The final film in this series, ONE HOUR WITH YOU reunites Chevalier with Jeanette MacDonald. It’s the least musical of the four films, and the most amoral story. Dr. Andre Bertier (Chevalier) and Collette Bertier are happily married Parisians. Trouble arises when Collette’s best friend from childhood pays a visit (Genevieve Toland as Mitzi) and turns out to have blossomed into a man-eating adulteress, who would love to have the Doctor for her next meal. Dr. Bertier isn’t exactly averse to being seen as a tasty morsel. There’s a dinner party, at which misunderstandings and mistaken pairings ensue, but in the end cheating’s not such a big deal if you love each other, is it?

And that really is the odd thing about these movies. There is a lot of extramarital flirtation and not much guilt if anything comes of it. After all, as Andre says, “if it was you, what would you do?” There simply aren’t any consequences for the straying husband in these movies. If any one suffers, it’s the women. And that’s probably why, as the great depression deepened, this amoral passivity became less the fodder for fantasies. It simply became both unreasonable and unpalatable: a bad combination.

The most annoying aspect of this movie is that Dr. Bertier engages in a lot of direct address to the camera, acting as the narrator of his own life. I didn’t get why, and the songs, limited as they were, were sort of obvious, also. The dramatic action didn’t demand them; they were just there, repeating what the story had already exposed. The best thing about the movie is the performance by Charles Ruggles, who plays Adolph, Dr. Bertier’s best friend, madly and unrequitedly in love with Collette. He’s got the best line, “I tell you, if I didn’t have such a splendid education, I’d yield to the animal in me,” and his odd characterization seems like a guy with Asperger’s syndrome, decades before that syndrome had been defined.

Once again, the liner notes are edifying. Lubitsch was not supposed to direct this movie. He was supposed to supervise the directing of the relative newcomer George Cukor. However, the first thing that Lubitsch did was to throw out the intended script and replace it with a re-do of an earlier script of his own. He and Chevalier were dissatisfied with Cukor’s work during the shoot, and he eventually started directing scenes himself.
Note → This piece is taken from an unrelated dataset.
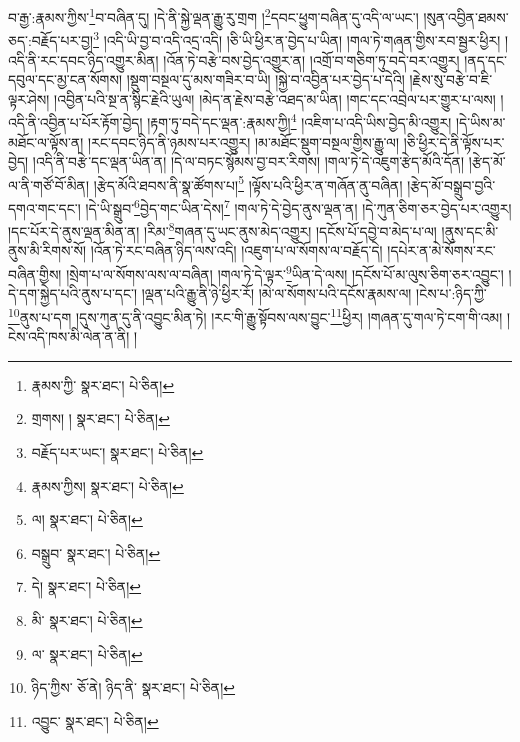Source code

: བ་རྒྱ་:རྣམས་ཀྱིས་\footnote{རྣམས་ཀྱི་  སྣར་ཐང་།  པེ་ཅིན། }བ་བཞིན་དུ། །དེ་ནི་སྐྱེ་ལྡན་རྒྱུ་རུ་གྲག །\footnote{གྲགས། །  སྣར་ཐང་།  པེ་ཅིན། }དབང་ཕྱུག་བཞིན་དུ་འདི་ལ་ཡང་། །སུན་འབྱིན་ཐམས་ཅད་:བརྗོད་པར་བྱ།\footnote{བརྗོད་པར་ཡང་།  སྣར་ཐང་།  པེ་ཅིན། } །འདི་ཡི་བྱ་བ་འདི་འདྲ་འདི། །ཅི་ཡི་ཕྱིར་ན་བྱེད་པ་ཡིན། །གལ་ཏེ་གཞན་གྱིས་རབ་སྦྱར་ཕྱིར། །འདི་ནི་རང་དབང་ཉིད་འགྱུར་མིན། །འོན་ཏེ་བརྩེ་བས་བྱེད་འགྱུར་ན། །འགྲོ་བ་གཅིག་ཏུ་བདེ་བར་འགྱུར། །ནད་དང་དབུལ་དང་མྱ་ངན་སོགས། །སྡུག་བསྔལ་དུ་མས་གཟིར་བ་ཡི། །སྐྱེ་བ་འབྱིན་པར་བྱེད་པ་དེའི། །རྗེས་སུ་བརྩེ་བ་ཇི་ལྟར་ཤེས། །འབྱིན་པའི་སྔ་ན་སྙིང་རྗེའི་ཡུལ། །མེད་ན་རྗེས་བརྩེ་འཐད་མ་ཡིན། །གང་དང་འབྲེལ་པར་གྱུར་པ་ལས། །འདི་ནི་འབྱིན་པ་པོར་རྟོག་བྱེད། །རྟག་ཏུ་བདེ་དང་ལྡན་:རྣམས་ཀྱི།\footnote{རྣམས་ཀྱིས།  སྣར་ཐང་།  པེ་ཅིན། } །འཇིག་པ་འདི་ཡིས་བྱེད་མི་འགྱུར། །དེ་ཡིས་མ་མཐོང་ལ་ལྟོས་ན། །རང་དབང་ཉིད་ནི་ཉམས་པར་འགྱུར། །མ་མཐོང་སྡུག་བསྔལ་གྱིས་རྒྱུ་ལ། །ཅི་ཕྱིར་དེ་ནི་ལྟོས་པར་བྱེད། །འདི་ནི་བརྩེ་དང་ལྡན་ཡིན་ན། །དེ་ལ་བཏང་སྙོམས་བྱ་བར་རིགས། །གལ་ཏེ་དེ་འཇུག་རྩེད་མོའི་དོན། །རྩེད་མོ་ལ་ནི་གཙོ་བོ་མིན། །རྩེད་མོའི་ཐབས་ནི་སྣ་ཚོགས་པ།\footnote{ལ།  སྣར་ཐང་།  པེ་ཅིན། } །ལྟོས་པའི་ཕྱིར་ན་གཞོན་ནུ་བཞིན། །རྩེད་མོ་བསྒྲུབ་བྱའི་དགའ་གང་དང་། །དེ་ཡི་སྒྲུབ་\footnote{བསྒྲུབ་  སྣར་ཐང་།  པེ་ཅིན། }བྱེད་གང་ཡིན་དེས།\footnote{དེ།  སྣར་ཐང་།  པེ་ཅིན། } །གལ་ཏེ་དེ་བྱེད་ནུས་ལྡན་ན། །དེ་ཀུན་ཅིག་ཅར་བྱེད་པར་འགྱུར། །དང་པོར་དེ་ནུས་ལྡན་མིན་ན། །རིམ་\footnote{མི་  སྣར་ཐང་།  པེ་ཅིན། }གཞན་དུ་ཡང་ནུས་མེད་འགྱུར། །དངོས་པོ་དབྱེ་བ་མེད་པ་ལ། །ནུས་དང་མི་ནུས་མི་རིགས་སོ། །འོན་ཏེ་རང་བཞིན་ཉིད་ལས་འདི། །འཇུག་པ་ལ་སོགས་ལ་བརྗོད་དེ། །དཔེར་ན་མེ་སོགས་རང་བཞིན་གྱིས། །སྲེག་པ་ལ་སོགས་ལས་ལ་བཞིན། །གལ་ཏེ་དེ་ལྟར་\footnote{ལ་  སྣར་ཐང་།  པེ་ཅིན། }ཡིན་དེ་ལས། །དངོས་པོ་མ་ལུས་ཅིག་ཅར་འབྱུང་། །དེ་དག་སྐྱེད་པའི་ནུས་པ་དང་། །ལྡན་པའི་རྒྱུ་ནི་ཉེ་ཕྱིར་རོ། །མེ་ལ་སོགས་པའི་དངོས་རྣམས་ལ། །ངེས་པ་:ཉིད་ཀྱི་\footnote{ཉིད་ཀྱིས་  ཅོ་ནེ། ཉིད་ནི་  སྣར་ཐང་།  པེ་ཅིན། }ནུས་པ་དག །དུས་ཀུན་དུ་ནི་འབྱུང་མིན་ཏེ། །རང་གི་རྒྱུ་སྟོབས་ལས་བྱུང་\footnote{འབྱུང་  སྣར་ཐང་།  པེ་ཅིན། }ཕྱིར། །གཞན་དུ་གལ་ཏེ་ངག་གི་འམ། །ངེས་འདི་ཁས་མི་ལེན་ན་ནི། །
Before the film was released, he fought—and won—to have Cukor’s name removed.

The liner notes go on to state that audience appetite for this sort of musical—operetta, comedy of manners, European royalty—was waning and that the public would soon hunger for the works of Busby Berkeley, Fred Astaire and Ginger Rodgers, etc. It was now a given that actors could speak and sing on screen, so other aspects of the spectacle were ripe for exploration.

Lubitsch was a major figure in Hollywood throughout the Thirties. He went on to direct Design for Living (1932), Ninotchka (1939), and To Be or Not to Be (1942). But ironically he never revisited the musical comedy, a form he helped create.

This is a good package; but I was certainly more interested in it than charmed by it. There are no extras, except for the liner notes, and given the tidbits of back story that are revealed in those, I think it would have been a thrill to have a photo album, a sketch archive, a biopic, some sort of extras to provide a more lively context for these obviously important-for-their-time films.